Fortunately, the problem is not as great in all population genetic analyses. If we have many heterozygous samples, we are expected to the genotype right in 87.5% of the cases. In the remaining cases, the genotype is wrongly inferred but the error should be random and lead to “0/0” and “1/1” genotypes with equal probabilities. If that is the case, the allele frequency for that position is unaffected.
Likelihoods of homozygote and heterozygote genotypes
In the example of position “LG1:32417” above, the Genotype Quality, GQ, was 25 in the Phred scale, which is pretty good. (Remember that the Phred score “20” means that the chance of error is 1/100 or 1%; “25” means that the chance is 0.3%.) It would seem intuitive to use GQ as a filtering criteria and only consider genotypes above a certain threshold.

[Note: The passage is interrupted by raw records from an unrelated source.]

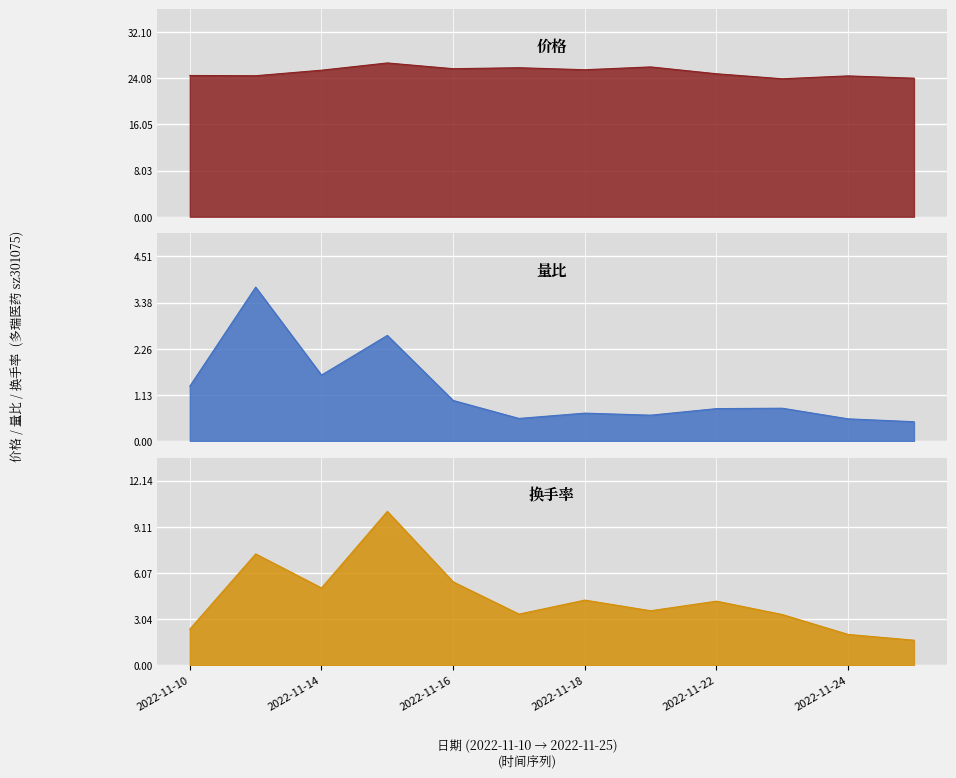

At which label does 价格 first exceed 25?

2022-11-14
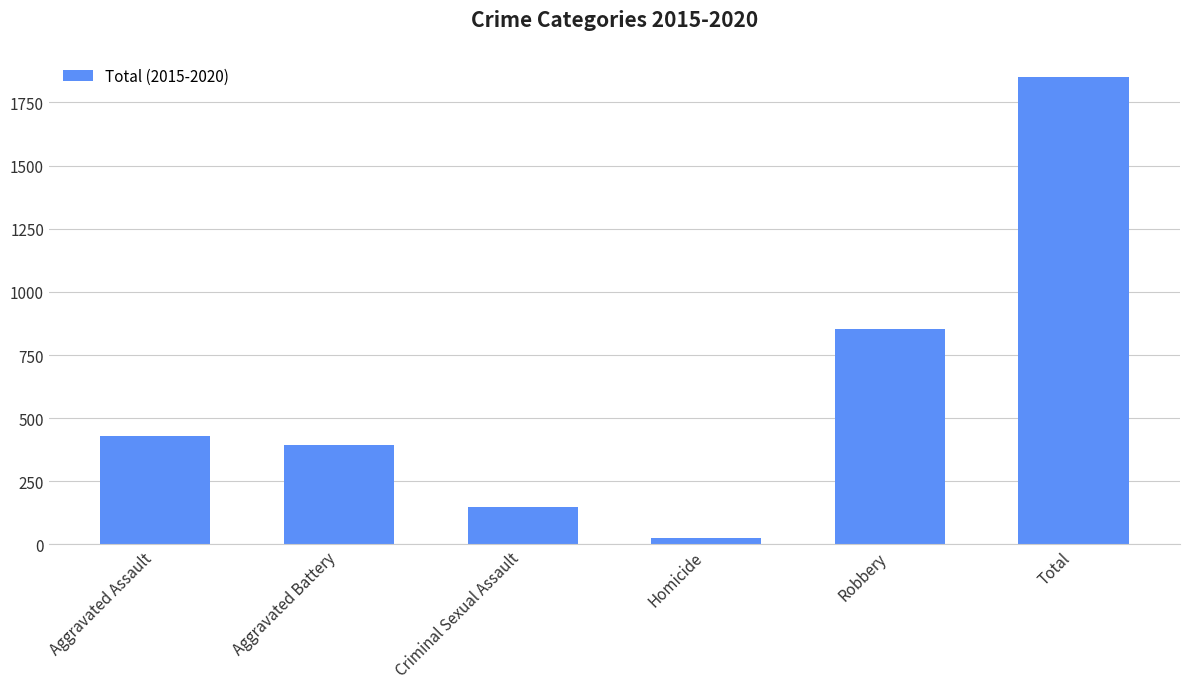

What is the difference between the maximum and second lowest values?

1702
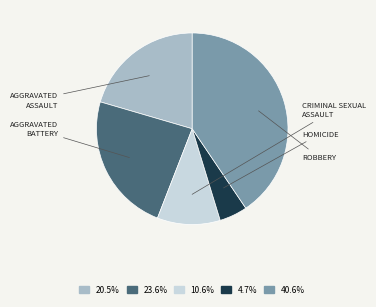

Is there any slice that represents more than half of the pie?

No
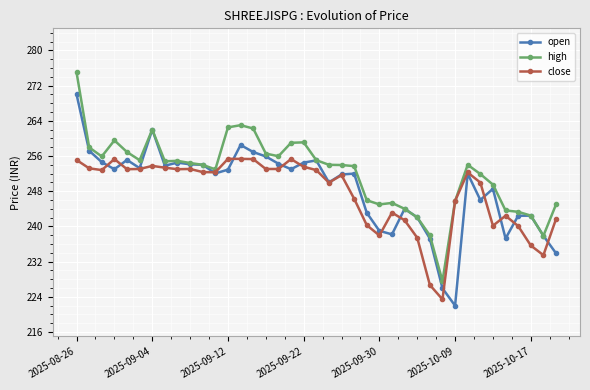

What is the maximum value for open?

270.0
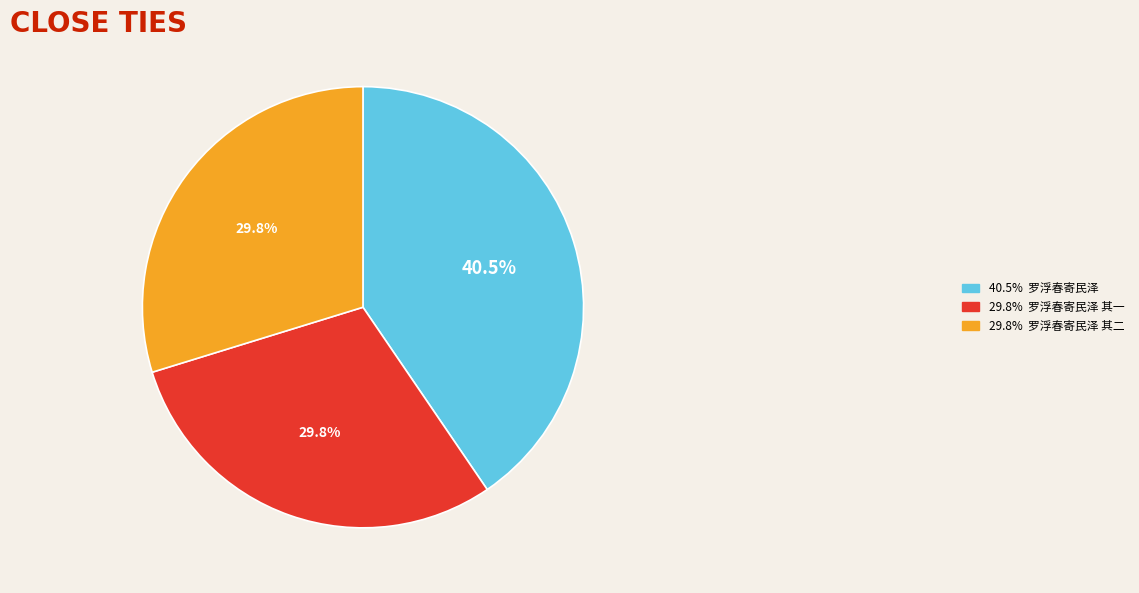

Is there any slice that represents more than half of the pie?

No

With low coverage data, this has a serious drawback, however.
Let’s assume that the sequencing coverage at the position would be the same four but we would now observe four times T. Then, the likelihoods of the alternative genotypes are given as:
\[ P(X=[T,T,T,T]|G=AA) = (\frac{\varepsilon}{3})^4 \]

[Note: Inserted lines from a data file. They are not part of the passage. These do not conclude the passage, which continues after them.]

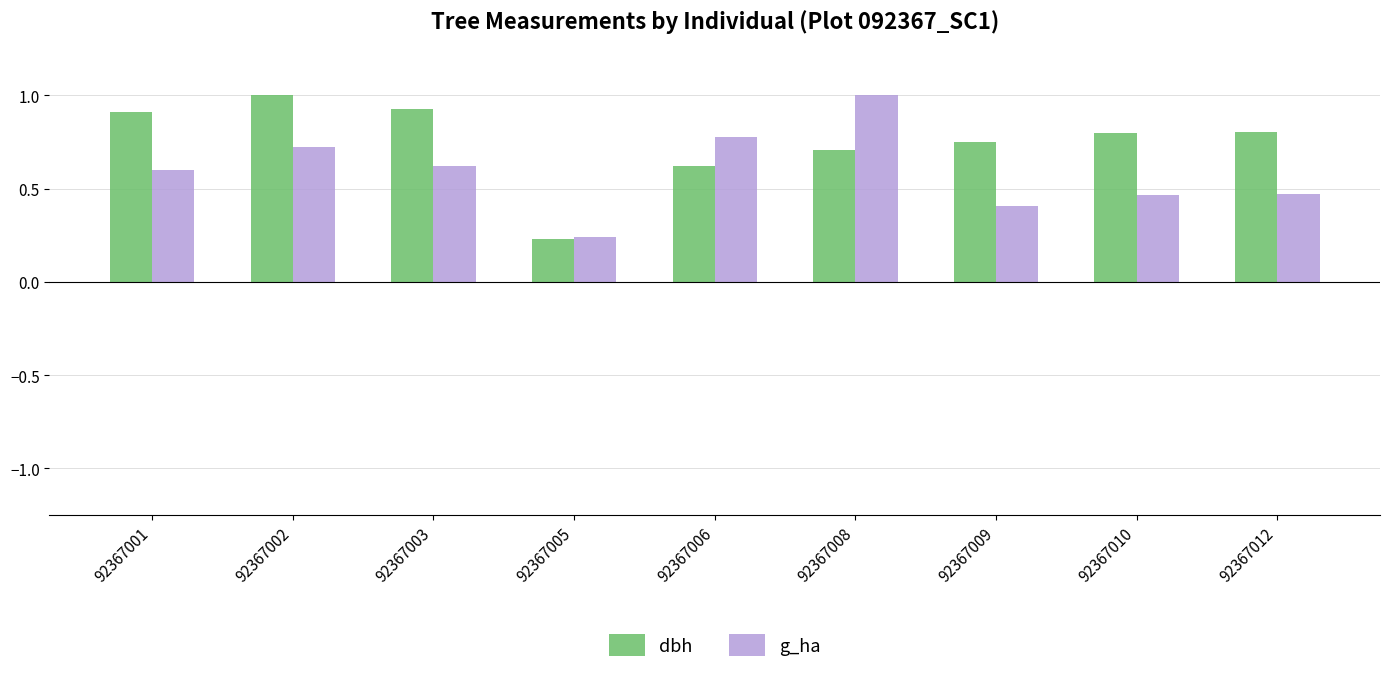

Rank the series by their average value, from lowest to highest.

g_ha, dbh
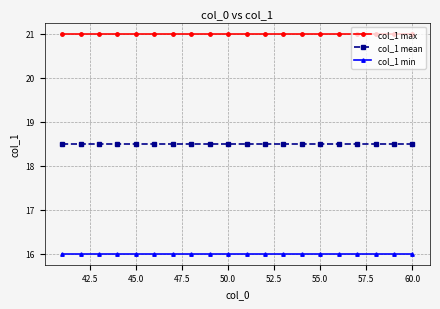

True or false: col_1 max and col_1 mean intersect in this chart.

False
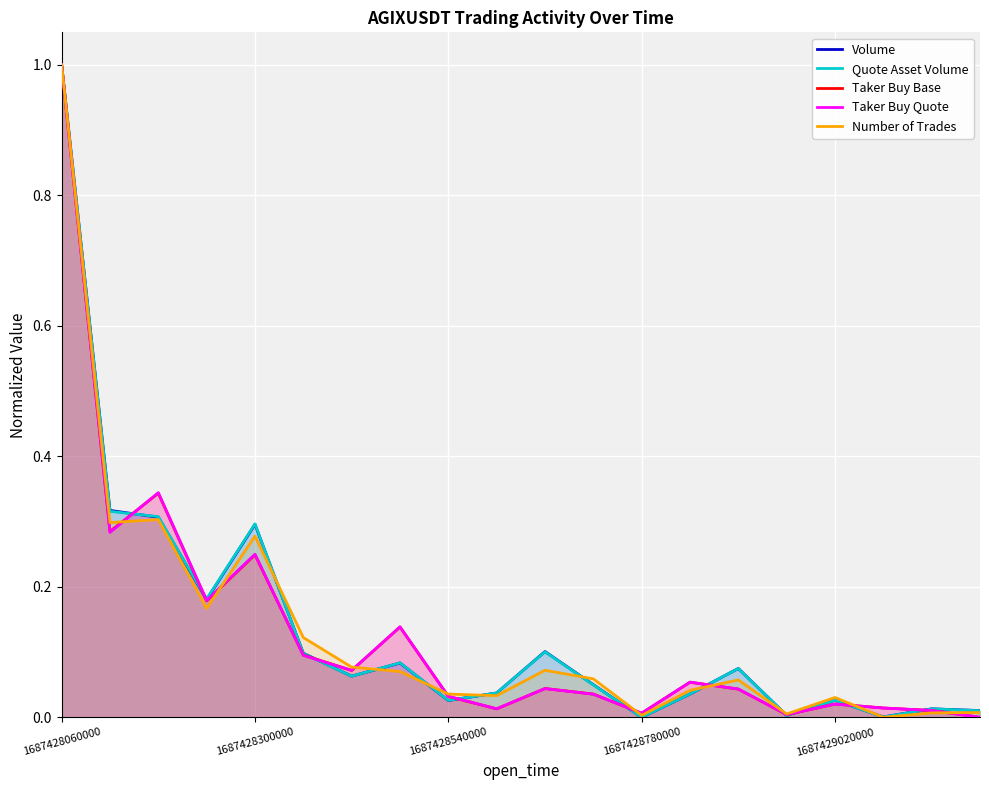

Is the value of Volume at 7 greater than the value of Quote Asset Volume at 14?

Yes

\[ P(X=[T,T,T,T]|G=AT) = (\frac{1-\varepsilon}{2}+\frac{\varepsilon}{6})^4 \]
\[ P(X=[T,T,T,T]|G=TT) = (1-\varepsilon)^4 \]
resulting to this table:
Genotype | Likelihood(log10) | Phred-score |
---|---|---|
AA | -14.95 | 149.5 |
AT | -1.20 | 12.0 |
TT | -0.00 | 0.01 |
Then, we can similarly compute the PL and GQ fields for the VCF file:
- PL is the difference between the best and this genotype
149.5 - 0.01 = 149
12.0 - 0.01 = 12
0.01 - 0.01 = 0 - GQ is the difference between the best and the second best genotype
12 - 0 = 12
This shows that with
- observation [A,T,T,T], the best genotype is “0/1” and GQ is 25
- observation [T,T,T,T], the best genotype is “1/1” and GQ is 12
Thus, if we use GQ for filtering, there is a great risk of removing homozygotes and keeping heterozygotes. Although the maths behind this are correct, this may not be what we want and such filtering may seriously bias the data.
On the population level, it is often better to accept that the genotypes inferred from low coverage data may be erroneous but trust that this error is random, giving approximately correct allele frequencies. If the question is “Can I trust the genotype call on this individual at that position?”, the GQ field is useful and tells the confidence on that particular call.

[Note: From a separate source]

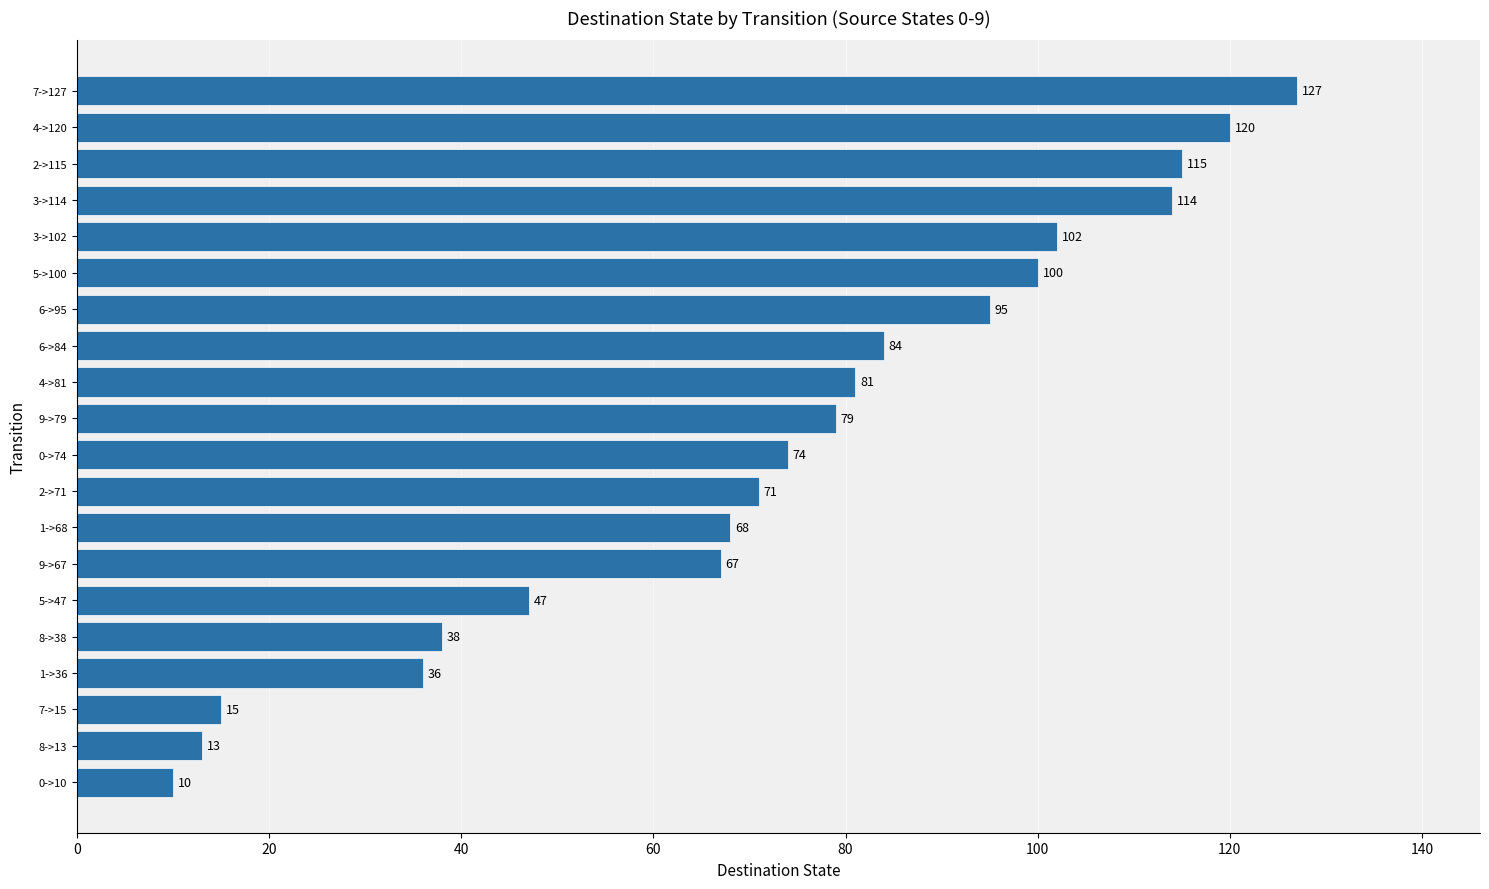

What is the smallest value displayed?

10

The genotype of a sample at a specific genome position is computed from the observed bases in short-reads spanning that position. The genotype quality and likelihoods are given using Phred scores. With low-coverage data, the likelihoods of alternative genotypes may be fairly similar and a wrong genotype may be “called”. Observing even a single alternative base makes the heterozygous genotype much more likely whereas observing multiple same bases doesn’t necessarily make the homozygous genotype equally clearly superior.
To save space, variant analyses are based on VCF-formatted data that only report the differences of specific samples from the reference individual. This way, the size of the data decreases from billions or hundreds of millions of sites to tens or hundreds of thousands of sites. When calling variants in multiple samples, it is important to distinguish positions that do not contain a variant from positions do not contain information. The GATK approach includes that information in the GVCF data; multiple GVCF files are then join-called to create a VCF file with variant information only.